Notre unique espoir est d’appeler l’attention des penseurs et des gens de bien sur de grandes misères sociales, dont on peut déplorer, mais non contester la réalité.

Pourtant, parmi les heureux du monde, quelques-uns, révoltés de la crudité de ces douloureuses peintures, ont crié à l’exagération, à l’invraisemblance, à l’impossibilité, pour n’avoir pas à plaindre (nous ne disons pas à secourir) tant de maux.

Cela se conçoit.

L’égoïste gorgé d’or ou bien repu veut avant tout digérer tranquille.
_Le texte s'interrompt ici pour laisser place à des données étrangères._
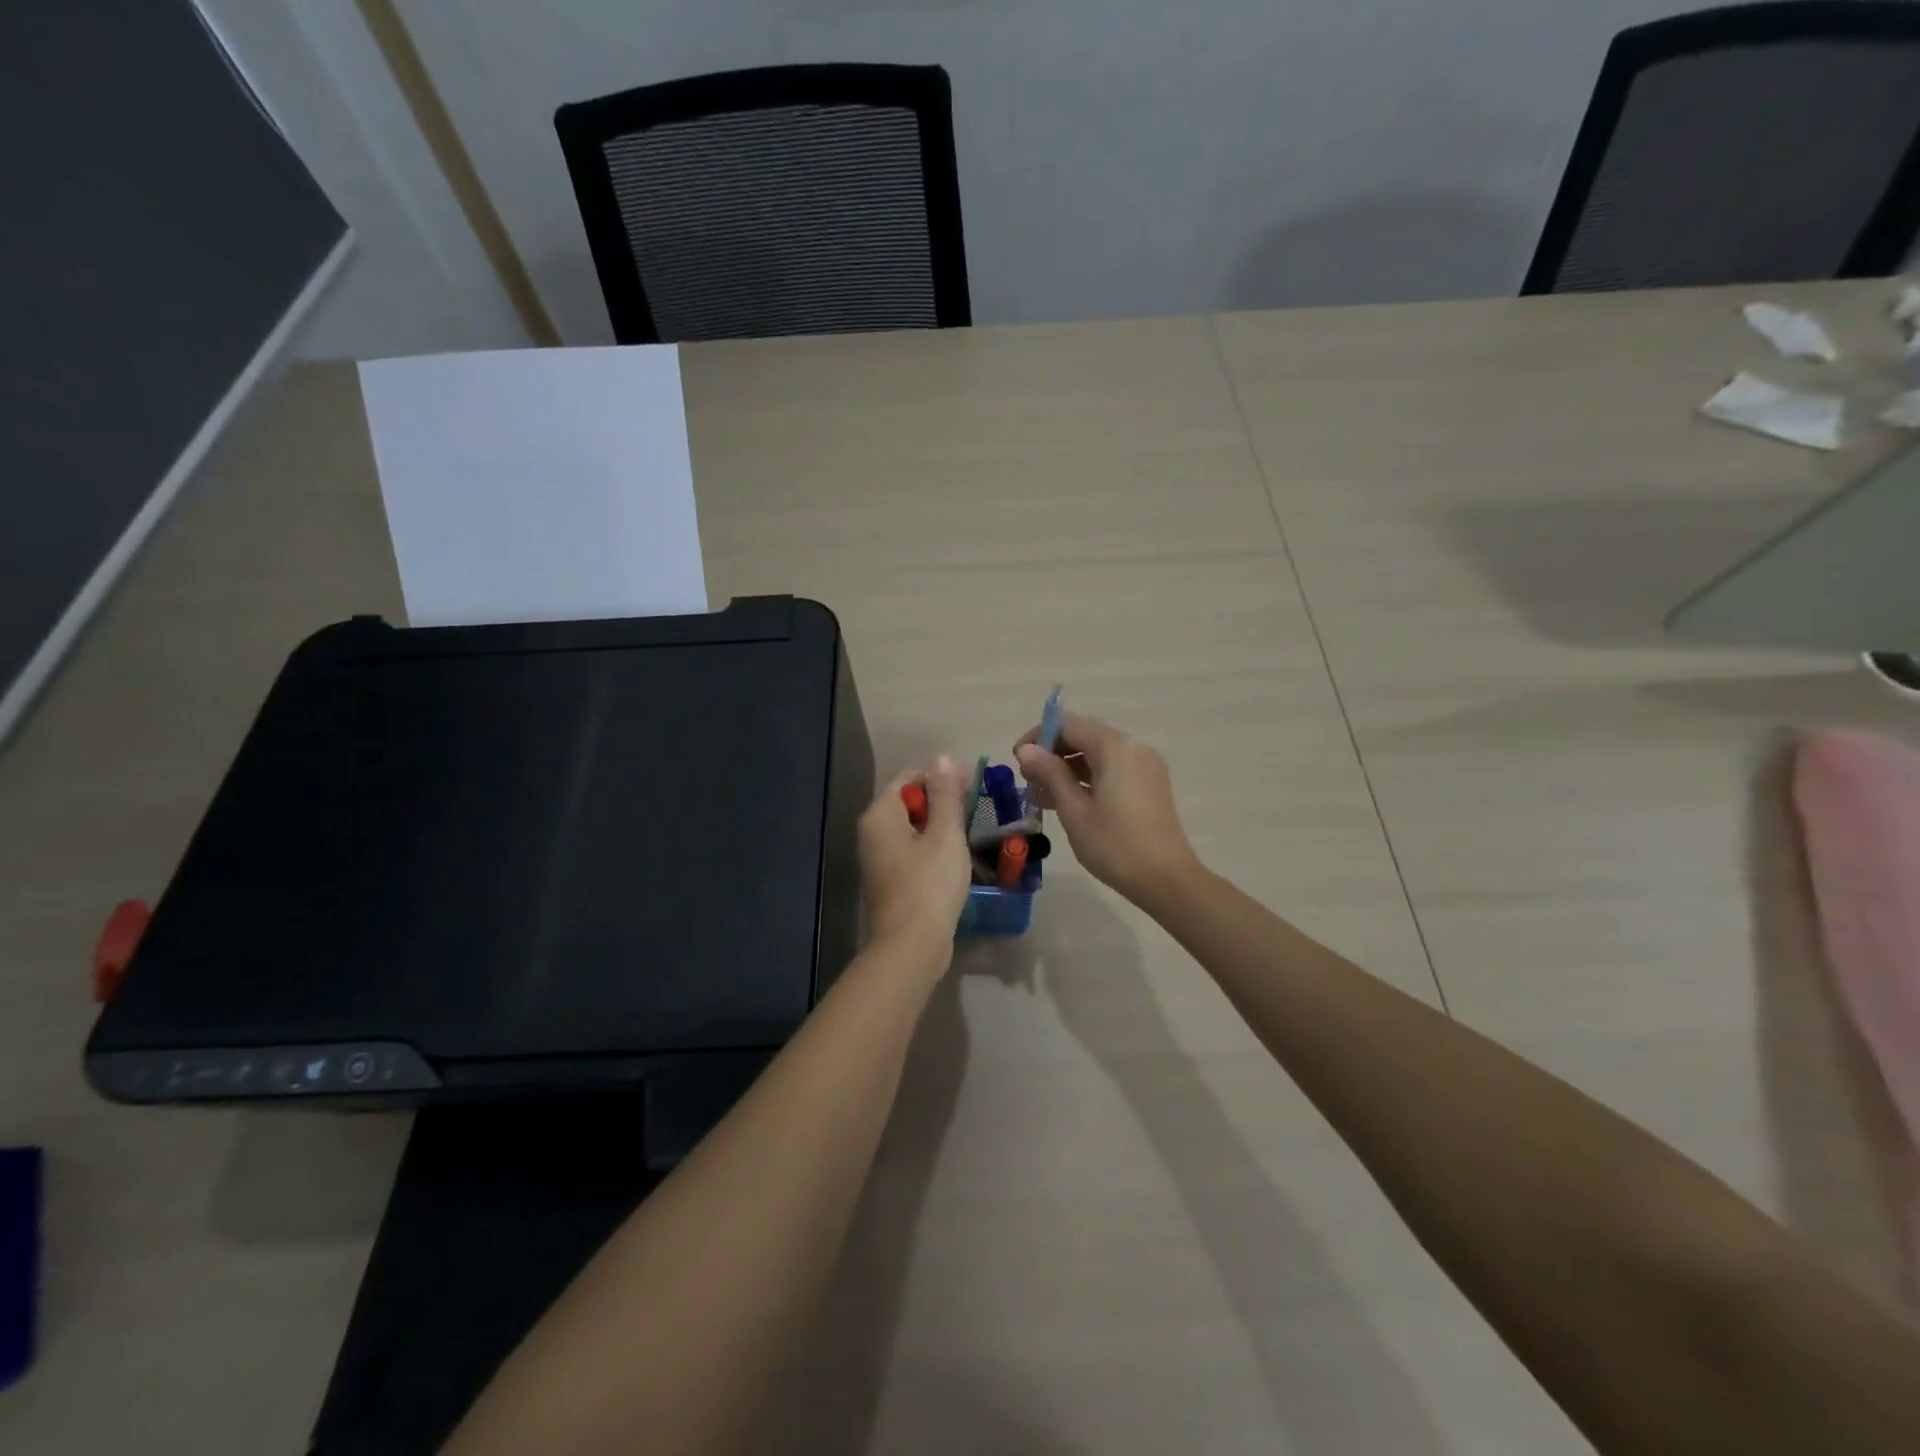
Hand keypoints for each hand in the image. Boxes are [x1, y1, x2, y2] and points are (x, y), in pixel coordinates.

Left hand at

L’aspect des pauvres frissonnant de faim et de froid lui est particulièrement importun, il préfère cuver sa richesse ou sa bonne chère, les yeux à demi ouverts aux visions voluptueuses d’un ballet d’opéra.

Le plus grand nombre, au contraire, des riches et des heureux ont généreusement compati à certains malheurs qu’ils ignoraient: quelques personnes même nous ont su gré de leur avoir indiqué le bienfaisant emploi d’aumônes nouvelles.

Nous avons été puissamment soutenu, encouragé par de pareilles adhésions.

Cet ouvrage, que nous reconnaissons sans difficulté pour un livre mauvais au point de vue de l’art, mais que nous maintenons n’être pas un mauvais livre au point de vue moral cet ouvrage, disons-nous, n’aurait-il eu dans sa carrière éphémère que le dernier résultat dont nous avons parlé, que nous serions très-fier, très-honoré de notre œuvre.

Quelle plus glorieuse récompense pour nous que les bénédictions de quelques pauvres familles qui auront dû un peu de bien-être aux pensées que nous avons soulevées!

Cela dit à propos de la nouvelle pérégrination où nous engageons le lecteur, après avoir, nous l’espérons, apaisé ses scrupules, nous l’introduirons à Saint-Lazare, immense édifice d’un aspect imposant et lugubre, situé rue du Faubourg-Saint-Denis.

Ignorant le terrible drame qui se passait chez elle, Mme d’Harville s’était rendue à la prison, après avoir obtenu quelques renseignements de Mme de Lucenay au sujet des deux malheureuses femmes que la cupidité du notaire Jacques Ferrand plongeait dans la détresse.

Mme de Blainval, une des patronnesses de l’œuvre des jeunes détenues, n’ayant pu ce jour-là accompagner Clémence à Saint-Lazare, celle-ci y était venue seule. Elle fut accueillie avec empressement par le directeur et par plusieurs dames inspectrices, reconnaissables à leurs vêtements noirs et au ruban bleu à médaillon d’argent qu’elles portaient en sautoir.

Une de ces inspectrices, femme d’un âge mûr, d’une figure grave et douce, resta seule avec Mme d’Harville dans un petit salon attenant au greffe.